Task details:
Going line by line through the entries below, note each one with "конкурса", then report how many there are and nothing else.

:: Entries supplied ::

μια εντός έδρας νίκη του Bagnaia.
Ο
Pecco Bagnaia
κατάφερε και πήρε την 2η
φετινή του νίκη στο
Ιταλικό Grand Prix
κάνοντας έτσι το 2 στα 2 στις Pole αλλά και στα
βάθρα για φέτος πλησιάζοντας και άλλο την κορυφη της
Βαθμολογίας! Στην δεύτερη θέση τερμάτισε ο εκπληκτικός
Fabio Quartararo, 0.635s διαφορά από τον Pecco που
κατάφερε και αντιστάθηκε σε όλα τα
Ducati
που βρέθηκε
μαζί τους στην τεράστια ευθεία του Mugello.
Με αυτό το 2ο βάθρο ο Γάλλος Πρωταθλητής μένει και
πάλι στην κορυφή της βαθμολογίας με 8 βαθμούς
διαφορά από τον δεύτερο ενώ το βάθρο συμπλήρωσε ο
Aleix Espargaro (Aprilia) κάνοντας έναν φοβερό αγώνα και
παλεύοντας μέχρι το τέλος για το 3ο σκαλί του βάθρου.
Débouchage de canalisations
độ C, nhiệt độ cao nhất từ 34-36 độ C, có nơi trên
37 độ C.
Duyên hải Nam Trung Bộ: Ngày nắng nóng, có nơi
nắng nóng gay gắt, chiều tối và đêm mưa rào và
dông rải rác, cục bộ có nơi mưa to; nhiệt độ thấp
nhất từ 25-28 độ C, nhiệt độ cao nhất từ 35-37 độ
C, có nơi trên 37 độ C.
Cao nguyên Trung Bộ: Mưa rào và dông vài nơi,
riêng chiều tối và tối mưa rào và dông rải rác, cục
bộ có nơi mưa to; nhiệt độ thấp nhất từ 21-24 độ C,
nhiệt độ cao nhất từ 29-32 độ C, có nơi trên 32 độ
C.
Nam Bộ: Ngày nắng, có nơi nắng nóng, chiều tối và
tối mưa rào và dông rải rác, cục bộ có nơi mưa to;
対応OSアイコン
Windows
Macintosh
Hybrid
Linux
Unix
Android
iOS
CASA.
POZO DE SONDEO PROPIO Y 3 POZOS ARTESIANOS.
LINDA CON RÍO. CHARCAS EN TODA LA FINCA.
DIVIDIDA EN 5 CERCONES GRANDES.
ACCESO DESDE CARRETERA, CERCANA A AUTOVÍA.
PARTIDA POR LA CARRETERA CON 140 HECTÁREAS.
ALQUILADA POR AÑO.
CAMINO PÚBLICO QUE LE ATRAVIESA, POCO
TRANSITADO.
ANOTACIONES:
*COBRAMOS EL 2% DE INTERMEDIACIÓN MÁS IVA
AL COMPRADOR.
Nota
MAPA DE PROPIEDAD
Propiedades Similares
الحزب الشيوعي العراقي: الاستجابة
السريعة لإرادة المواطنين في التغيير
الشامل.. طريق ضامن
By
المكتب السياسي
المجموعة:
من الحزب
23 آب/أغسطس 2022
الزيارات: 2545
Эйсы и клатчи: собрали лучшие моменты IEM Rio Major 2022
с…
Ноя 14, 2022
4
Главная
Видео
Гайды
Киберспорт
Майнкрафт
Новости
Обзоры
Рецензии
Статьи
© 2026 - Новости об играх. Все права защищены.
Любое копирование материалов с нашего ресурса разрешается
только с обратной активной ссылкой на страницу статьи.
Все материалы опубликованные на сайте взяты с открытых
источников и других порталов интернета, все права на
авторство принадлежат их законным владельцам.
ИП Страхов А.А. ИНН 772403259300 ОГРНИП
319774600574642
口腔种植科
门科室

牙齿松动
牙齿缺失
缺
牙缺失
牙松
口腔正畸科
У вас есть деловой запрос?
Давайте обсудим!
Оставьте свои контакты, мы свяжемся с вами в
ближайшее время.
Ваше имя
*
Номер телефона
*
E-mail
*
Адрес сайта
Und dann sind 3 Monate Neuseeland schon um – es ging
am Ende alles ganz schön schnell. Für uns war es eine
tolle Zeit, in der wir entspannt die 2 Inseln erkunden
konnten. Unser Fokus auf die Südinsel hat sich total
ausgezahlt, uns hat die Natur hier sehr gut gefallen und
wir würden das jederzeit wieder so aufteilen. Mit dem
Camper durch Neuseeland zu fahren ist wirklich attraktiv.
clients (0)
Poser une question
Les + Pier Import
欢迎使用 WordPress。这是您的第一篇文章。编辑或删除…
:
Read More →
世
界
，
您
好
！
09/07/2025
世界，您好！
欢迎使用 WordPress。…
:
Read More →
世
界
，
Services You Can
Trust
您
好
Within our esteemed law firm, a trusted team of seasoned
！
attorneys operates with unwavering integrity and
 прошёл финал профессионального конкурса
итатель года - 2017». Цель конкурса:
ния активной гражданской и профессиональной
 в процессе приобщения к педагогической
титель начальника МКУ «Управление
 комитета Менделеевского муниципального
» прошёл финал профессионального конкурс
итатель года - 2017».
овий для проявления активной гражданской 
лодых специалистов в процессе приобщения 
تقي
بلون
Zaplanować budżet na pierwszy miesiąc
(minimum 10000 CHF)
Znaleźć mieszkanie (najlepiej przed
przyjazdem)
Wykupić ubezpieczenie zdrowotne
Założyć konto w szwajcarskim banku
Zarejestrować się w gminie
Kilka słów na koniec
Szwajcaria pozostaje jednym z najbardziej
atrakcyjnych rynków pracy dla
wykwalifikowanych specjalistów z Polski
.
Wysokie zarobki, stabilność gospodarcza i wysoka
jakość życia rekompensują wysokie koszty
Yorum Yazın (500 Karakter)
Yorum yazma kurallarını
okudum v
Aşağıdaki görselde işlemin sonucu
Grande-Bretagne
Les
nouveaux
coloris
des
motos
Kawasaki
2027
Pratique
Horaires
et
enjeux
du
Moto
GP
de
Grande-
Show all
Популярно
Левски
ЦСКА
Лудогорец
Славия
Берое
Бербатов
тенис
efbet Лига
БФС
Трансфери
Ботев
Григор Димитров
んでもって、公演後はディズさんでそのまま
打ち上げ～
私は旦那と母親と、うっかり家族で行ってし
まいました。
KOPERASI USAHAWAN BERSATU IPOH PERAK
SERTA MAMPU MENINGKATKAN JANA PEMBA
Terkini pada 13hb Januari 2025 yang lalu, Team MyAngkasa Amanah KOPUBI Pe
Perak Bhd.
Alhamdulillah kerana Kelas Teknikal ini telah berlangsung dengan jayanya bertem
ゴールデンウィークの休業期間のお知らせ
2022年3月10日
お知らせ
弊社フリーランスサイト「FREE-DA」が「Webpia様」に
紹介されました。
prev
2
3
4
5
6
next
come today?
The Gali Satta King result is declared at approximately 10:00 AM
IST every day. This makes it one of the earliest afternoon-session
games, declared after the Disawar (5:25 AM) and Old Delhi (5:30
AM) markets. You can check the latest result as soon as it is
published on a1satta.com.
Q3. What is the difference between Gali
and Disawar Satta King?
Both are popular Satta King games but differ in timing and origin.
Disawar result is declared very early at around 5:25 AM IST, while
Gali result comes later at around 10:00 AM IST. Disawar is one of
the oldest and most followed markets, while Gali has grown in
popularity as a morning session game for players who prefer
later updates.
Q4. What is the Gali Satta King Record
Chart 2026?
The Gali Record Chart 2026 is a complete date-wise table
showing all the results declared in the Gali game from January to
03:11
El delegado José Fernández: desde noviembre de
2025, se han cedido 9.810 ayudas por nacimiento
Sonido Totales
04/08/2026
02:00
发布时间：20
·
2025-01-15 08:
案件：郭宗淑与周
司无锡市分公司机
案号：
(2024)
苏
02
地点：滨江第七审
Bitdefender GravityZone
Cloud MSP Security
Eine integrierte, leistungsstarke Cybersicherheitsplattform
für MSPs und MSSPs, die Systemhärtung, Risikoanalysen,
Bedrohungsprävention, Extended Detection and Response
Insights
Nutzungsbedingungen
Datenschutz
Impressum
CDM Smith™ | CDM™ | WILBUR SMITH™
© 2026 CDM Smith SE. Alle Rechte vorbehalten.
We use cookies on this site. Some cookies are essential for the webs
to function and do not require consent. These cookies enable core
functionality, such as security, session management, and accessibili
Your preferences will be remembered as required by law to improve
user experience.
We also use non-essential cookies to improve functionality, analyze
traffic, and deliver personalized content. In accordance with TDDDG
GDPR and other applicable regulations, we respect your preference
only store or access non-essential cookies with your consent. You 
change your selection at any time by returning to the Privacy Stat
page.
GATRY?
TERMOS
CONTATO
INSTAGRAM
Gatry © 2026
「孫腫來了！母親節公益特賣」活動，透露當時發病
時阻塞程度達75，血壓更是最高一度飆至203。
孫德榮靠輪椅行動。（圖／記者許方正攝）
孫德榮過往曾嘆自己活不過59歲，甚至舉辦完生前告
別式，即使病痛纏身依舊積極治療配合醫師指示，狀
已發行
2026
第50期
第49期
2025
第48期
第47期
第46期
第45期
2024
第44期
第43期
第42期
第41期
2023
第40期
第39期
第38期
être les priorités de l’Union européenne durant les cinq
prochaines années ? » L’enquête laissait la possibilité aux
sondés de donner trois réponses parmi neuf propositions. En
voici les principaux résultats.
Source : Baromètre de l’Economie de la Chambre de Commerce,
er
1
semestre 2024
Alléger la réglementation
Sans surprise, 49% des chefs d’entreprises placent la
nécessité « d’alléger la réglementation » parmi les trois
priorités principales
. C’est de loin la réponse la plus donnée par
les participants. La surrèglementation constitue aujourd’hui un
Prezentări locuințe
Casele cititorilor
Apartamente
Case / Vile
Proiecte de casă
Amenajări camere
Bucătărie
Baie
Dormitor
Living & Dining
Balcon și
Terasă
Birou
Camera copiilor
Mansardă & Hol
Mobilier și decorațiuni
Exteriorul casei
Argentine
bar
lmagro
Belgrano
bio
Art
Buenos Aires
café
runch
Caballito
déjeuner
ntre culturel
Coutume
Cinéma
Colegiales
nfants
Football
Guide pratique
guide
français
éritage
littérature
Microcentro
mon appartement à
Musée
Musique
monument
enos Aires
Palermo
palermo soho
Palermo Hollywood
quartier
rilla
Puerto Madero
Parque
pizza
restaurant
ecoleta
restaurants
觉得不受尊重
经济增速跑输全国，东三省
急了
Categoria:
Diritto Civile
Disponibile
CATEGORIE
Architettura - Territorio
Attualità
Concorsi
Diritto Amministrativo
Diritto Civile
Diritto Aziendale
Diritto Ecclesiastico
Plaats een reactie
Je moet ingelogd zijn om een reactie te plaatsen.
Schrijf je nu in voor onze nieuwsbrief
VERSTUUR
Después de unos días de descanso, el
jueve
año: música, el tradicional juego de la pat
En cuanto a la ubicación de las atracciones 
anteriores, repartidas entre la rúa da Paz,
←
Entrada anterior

:::

Output for this exercise:
2